George Orwell
Wir geben der Sprache die Form, die sie haben wird, wenn niemand mehr anders spricht. Wenn wir damit fertig sind, werden Leute wie du die Sprache ganz von neuem erlernen müssen. Du nimmst wahrscheinlich an, neue Worte zu finden. Ganz im Gegenteil! Wie merzen jeden Tag Worte aus – massenhaft, zu Hunderten. Wir vereinfachen die Sprache auf ihr nacktes Grundgerüst.
Weißt Du auch, dass die Neusprache die einzige Sprache der Welt ist, deren Wortschatz von Jahr zu Jahr kleiner wird? […] Siehst Du denn nicht, dass die Neusprache kein anderes Ziel hat, als die Reichweite des Gedankens zu verkürzen? Zum Schluss werden wir Gedankenverbrechen buchstäblich unmöglich gemacht haben, da es keine Worte gibt, in denen man sie ausdrücken könnte.
Nicht genug, dass die Vergangenheit sich änderte, ihre Veränderung war fortlaufend und unaufhörlich. […] Es hatte eine Zeit gegeben, in der es als Zeichen von Wahnsinn galt, zu glauben, die Erde drehe sich um die Sonne; heute wahr es Wahnsinn, zu glauben, die Vergangenheit stünde ein für alle Mal fest.

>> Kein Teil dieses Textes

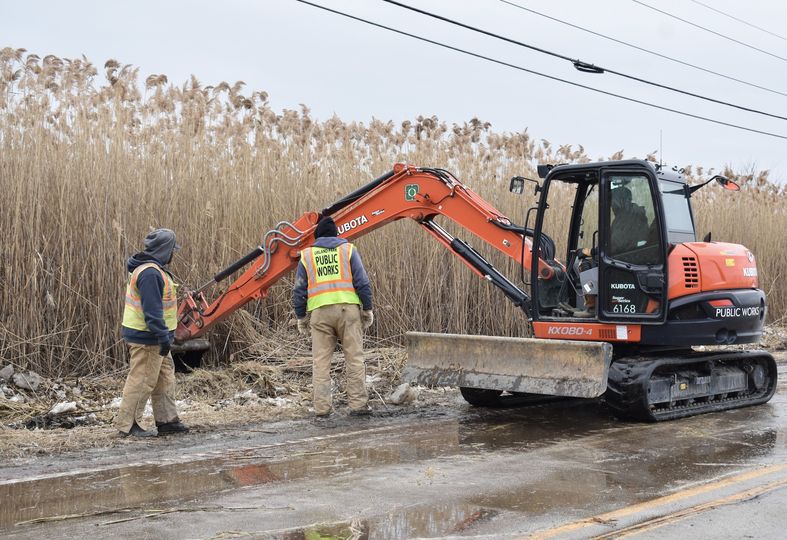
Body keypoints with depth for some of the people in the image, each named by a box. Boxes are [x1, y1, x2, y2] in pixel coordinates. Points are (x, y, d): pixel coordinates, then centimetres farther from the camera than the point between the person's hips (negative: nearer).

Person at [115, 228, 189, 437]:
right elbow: (152, 309, -25)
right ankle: (126, 424, 3)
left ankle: (167, 420, 23)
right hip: (147, 338, -11)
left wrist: (164, 335, 21)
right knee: (142, 380, -4)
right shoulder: (150, 273, -20)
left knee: (165, 376, 16)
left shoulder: (150, 269, 14)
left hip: (152, 338, 11)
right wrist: (163, 336, -24)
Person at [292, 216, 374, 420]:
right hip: (348, 308, -1)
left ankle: (322, 408, 3)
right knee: (354, 359, 3)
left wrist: (301, 317, 18)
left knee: (320, 362, 5)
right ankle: (358, 404, 2)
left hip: (319, 312, 1)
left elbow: (299, 290, 11)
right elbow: (362, 282, 3)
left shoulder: (306, 255, 14)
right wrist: (367, 309, 9)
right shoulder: (348, 249, 10)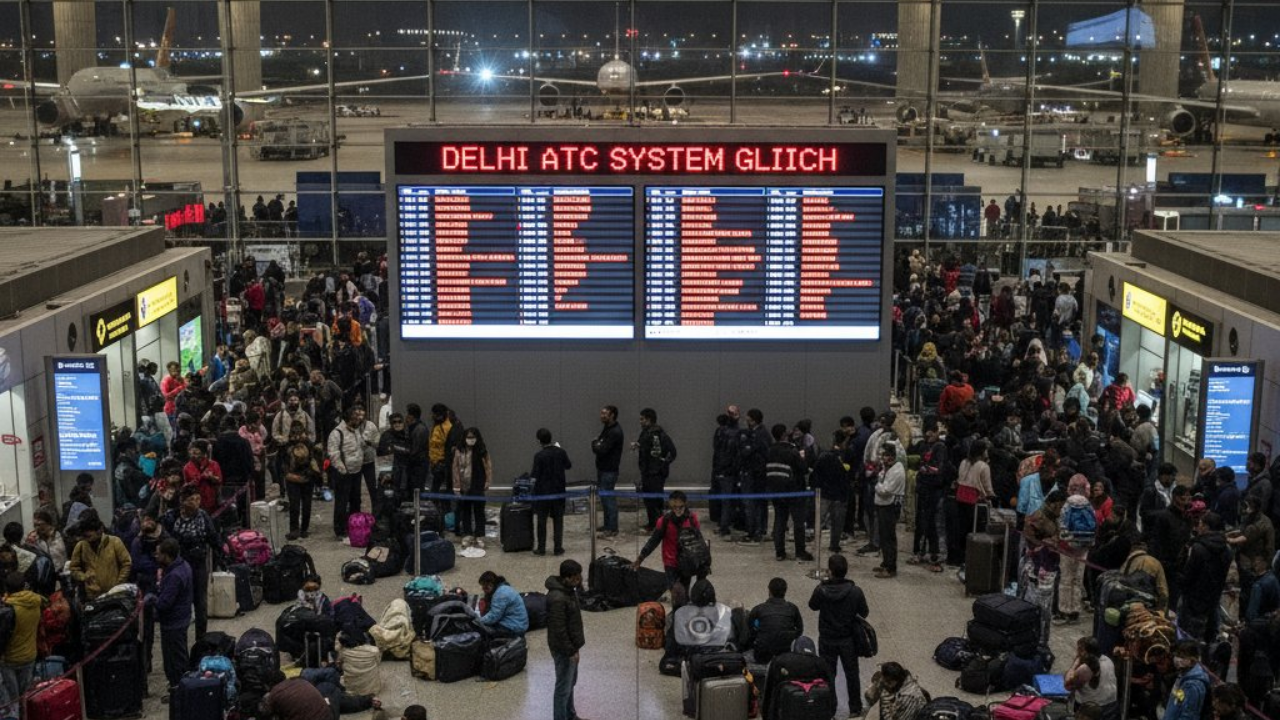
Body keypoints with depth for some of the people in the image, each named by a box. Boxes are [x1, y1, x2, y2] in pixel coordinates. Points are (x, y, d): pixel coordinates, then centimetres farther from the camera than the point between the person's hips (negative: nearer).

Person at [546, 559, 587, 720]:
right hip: (563, 649, -10)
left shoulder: (569, 589, 2)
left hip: (571, 646, 10)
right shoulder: (557, 598, -30)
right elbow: (559, 630, -26)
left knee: (571, 682, 24)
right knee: (564, 687, 3)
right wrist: (571, 651, -19)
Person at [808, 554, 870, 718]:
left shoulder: (821, 590, -21)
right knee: (852, 674, 17)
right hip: (848, 640, 0)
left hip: (827, 640, 0)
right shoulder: (855, 591, -20)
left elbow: (813, 606, 0)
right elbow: (864, 613, -5)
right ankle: (855, 708, 29)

Heutzutage kämpfen sie überhaupt nicht gegeneinander. Der Krieg wird von jeder herrschenden Gruppe gegen ihre eigenen Anhänger geführt, und das Kriegsziel ist nicht, Gebietseroberungen zu machen oder zu verhindern, sondern die Gesellschaftsstruktur intakt zu halten.

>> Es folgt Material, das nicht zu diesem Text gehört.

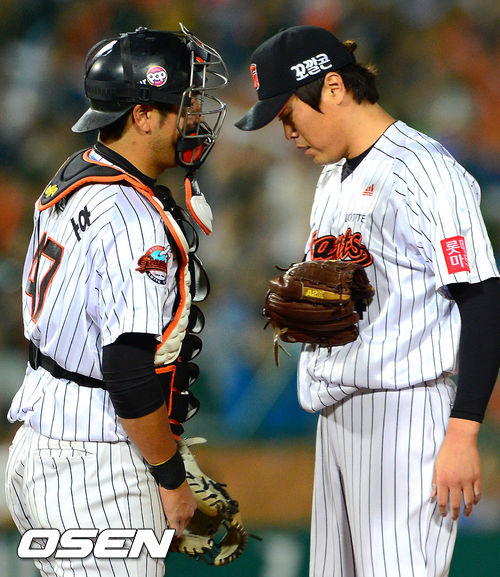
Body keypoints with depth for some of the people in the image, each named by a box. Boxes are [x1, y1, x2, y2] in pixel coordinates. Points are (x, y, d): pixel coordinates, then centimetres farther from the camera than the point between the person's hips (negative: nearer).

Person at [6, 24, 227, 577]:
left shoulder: (68, 181, 12)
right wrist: (171, 479, -12)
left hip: (37, 445, 10)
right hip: (96, 469, -10)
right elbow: (131, 374, -24)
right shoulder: (134, 220, -19)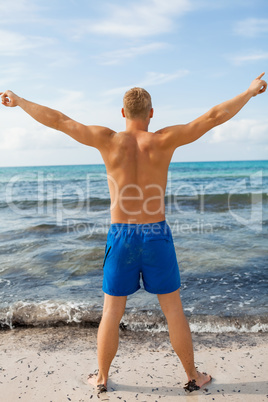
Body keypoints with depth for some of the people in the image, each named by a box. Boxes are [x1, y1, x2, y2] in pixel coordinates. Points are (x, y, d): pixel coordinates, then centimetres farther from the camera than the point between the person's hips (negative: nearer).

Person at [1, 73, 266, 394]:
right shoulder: (164, 140, -8)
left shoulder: (108, 140, -6)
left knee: (111, 313, 15)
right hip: (157, 237, 0)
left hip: (120, 238, 1)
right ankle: (193, 377, 30)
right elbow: (214, 116, -6)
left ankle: (102, 378, 31)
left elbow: (57, 120, -2)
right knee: (173, 310, 14)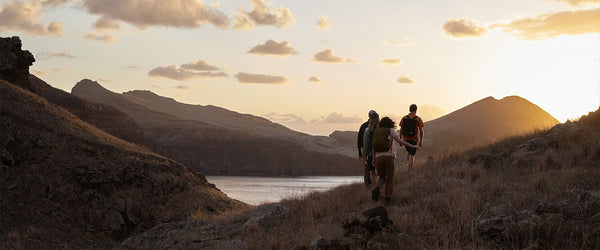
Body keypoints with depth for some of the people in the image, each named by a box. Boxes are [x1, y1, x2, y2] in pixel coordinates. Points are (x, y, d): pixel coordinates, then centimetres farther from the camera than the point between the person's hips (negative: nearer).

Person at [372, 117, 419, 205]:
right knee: (389, 178, 7)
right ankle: (387, 198, 1)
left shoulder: (376, 131, 16)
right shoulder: (391, 130, 6)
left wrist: (374, 160, 22)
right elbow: (400, 141, -4)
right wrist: (412, 146, 1)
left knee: (381, 177, 16)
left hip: (378, 157, 3)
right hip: (388, 156, -3)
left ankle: (377, 188, -14)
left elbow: (373, 147, 16)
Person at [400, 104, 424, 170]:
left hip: (405, 139, 3)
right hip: (414, 139, -3)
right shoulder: (418, 119, -6)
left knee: (408, 151, 29)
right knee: (411, 155, 0)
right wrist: (421, 141, 3)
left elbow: (401, 130, 3)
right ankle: (410, 169, -4)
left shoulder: (404, 118, 1)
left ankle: (407, 163, 24)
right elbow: (421, 131, -6)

In der Vergangenheit besaß keine Regierung die Macht, ihre Bürger unter dauernder Überwachung zu halten. Die Erfindung der Buchdruckerkunst machte es jedoch leichter, die öffentliche Meinung zu beeinflussen, und Film und Radio förderten diesen Prozess noch weiter. Mit der Entwicklung des Fernsehens und dem technischen Fortschritt, der es ermöglichte, mit Hilfe desselben Instruments gleichzeitig zu empfangen und zu senden, war das Privatleben zu Ende.
Jede Aufzeichnung wurde vernichtet oder verfälscht, jedes Buch überholt, jedes Bild übermalt, jedes Denkmal, jede Straße und jedes Gebäude umbenannt, jedes Datum geändert. Und dieses Verfahren geht von Tag zu Tag und von Minute zu Minute weiter. Die geschichtliche Entwicklung hat aufgehört. Es gibt nur noch eine unabsehbare Gegenwart, in der die Partei immer recht behält.

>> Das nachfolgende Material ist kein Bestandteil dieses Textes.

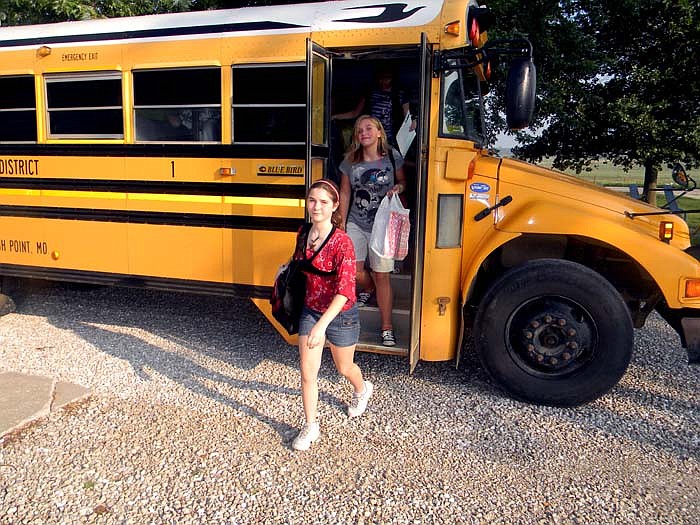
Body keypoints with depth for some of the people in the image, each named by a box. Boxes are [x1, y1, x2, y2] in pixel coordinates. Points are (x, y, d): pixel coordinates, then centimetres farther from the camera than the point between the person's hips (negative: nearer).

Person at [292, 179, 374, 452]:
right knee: (307, 372, 5)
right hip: (310, 311, 5)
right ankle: (311, 426, 24)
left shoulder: (342, 242, -26)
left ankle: (362, 390, 54)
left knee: (344, 367, 20)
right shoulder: (304, 233, -5)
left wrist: (322, 325, -42)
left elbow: (346, 288, -34)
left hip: (340, 316, -4)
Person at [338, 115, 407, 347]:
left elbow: (403, 182, 10)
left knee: (382, 275, -1)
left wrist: (397, 188, -15)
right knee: (354, 269, 2)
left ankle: (387, 327, 11)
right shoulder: (350, 161, -2)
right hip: (356, 224, 2)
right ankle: (368, 289, 42)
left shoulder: (392, 156, -4)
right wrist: (341, 225, 4)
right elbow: (345, 193, 5)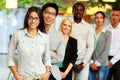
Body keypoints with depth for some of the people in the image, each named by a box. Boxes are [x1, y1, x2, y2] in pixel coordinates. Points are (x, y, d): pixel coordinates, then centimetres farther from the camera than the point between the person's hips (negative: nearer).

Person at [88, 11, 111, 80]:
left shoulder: (107, 33, 0)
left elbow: (106, 50, -5)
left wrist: (97, 63, -9)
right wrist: (91, 62, -8)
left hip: (103, 65, -2)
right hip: (91, 65, 2)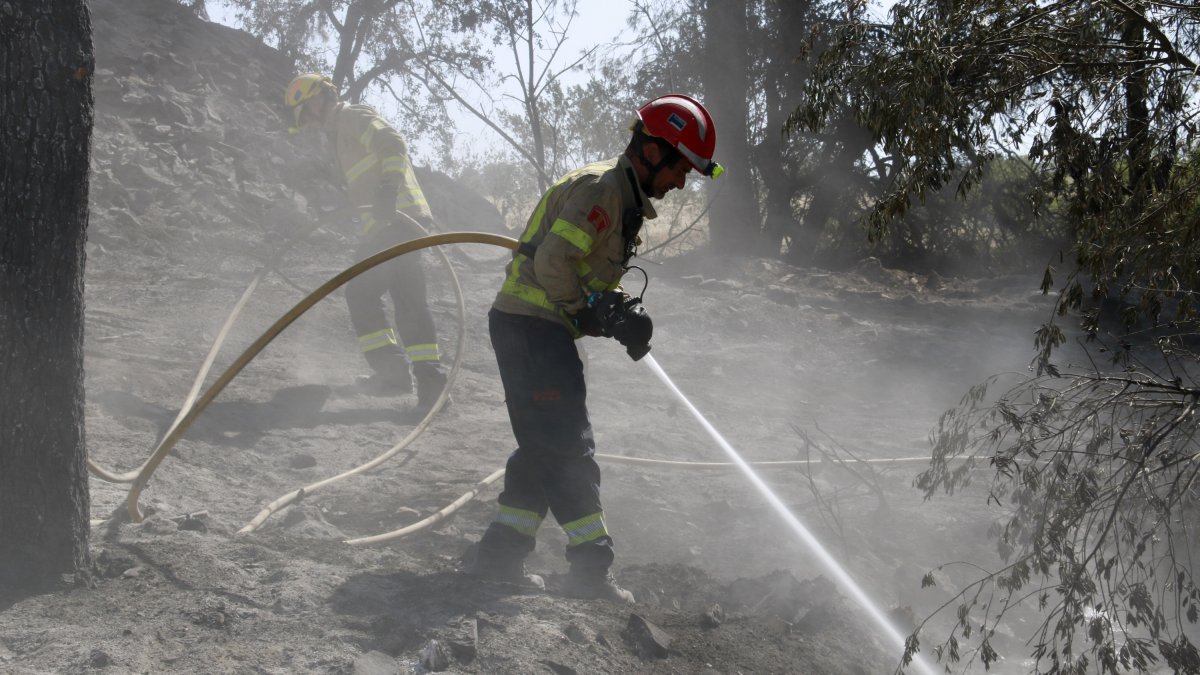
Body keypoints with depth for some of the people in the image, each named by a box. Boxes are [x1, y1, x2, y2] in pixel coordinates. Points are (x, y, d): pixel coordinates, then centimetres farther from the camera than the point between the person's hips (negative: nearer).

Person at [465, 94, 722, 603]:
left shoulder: (626, 199, 18)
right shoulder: (599, 188, -15)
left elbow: (598, 279, 19)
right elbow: (553, 264, -24)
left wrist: (625, 313, 1)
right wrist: (590, 313, -12)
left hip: (540, 329, 10)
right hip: (531, 326, -10)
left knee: (545, 447, 13)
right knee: (568, 447, -8)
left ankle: (499, 553, 16)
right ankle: (591, 568, -4)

Aber ich sage ihnen, die Wirklichkeit ist nicht etwas an sich Vorhandenes. Die Wirklichkeit existiert im menschlichen Denken und nirgendwo anders. Nicht im Denken des einzelnen, der irren kann und auf jeden Fall bald zugrunde geht: nur im Denken der Partei, die kollektiv und unsterblich ist. Was immer die Partei für Wahrheit hält, ist Wahrheit.
In unserer Gesellschaftsordnung sind diejenigen, die am besten wissen, was gespielt wird, auch am weitesten davon entfernt, die Welt so zu sehen, wie sie tatsächlich ist. Im Allgemeinen gilt, je tiefer der Einblick, desto größer die Verblendung; je klüger, desto weniger vernünftig.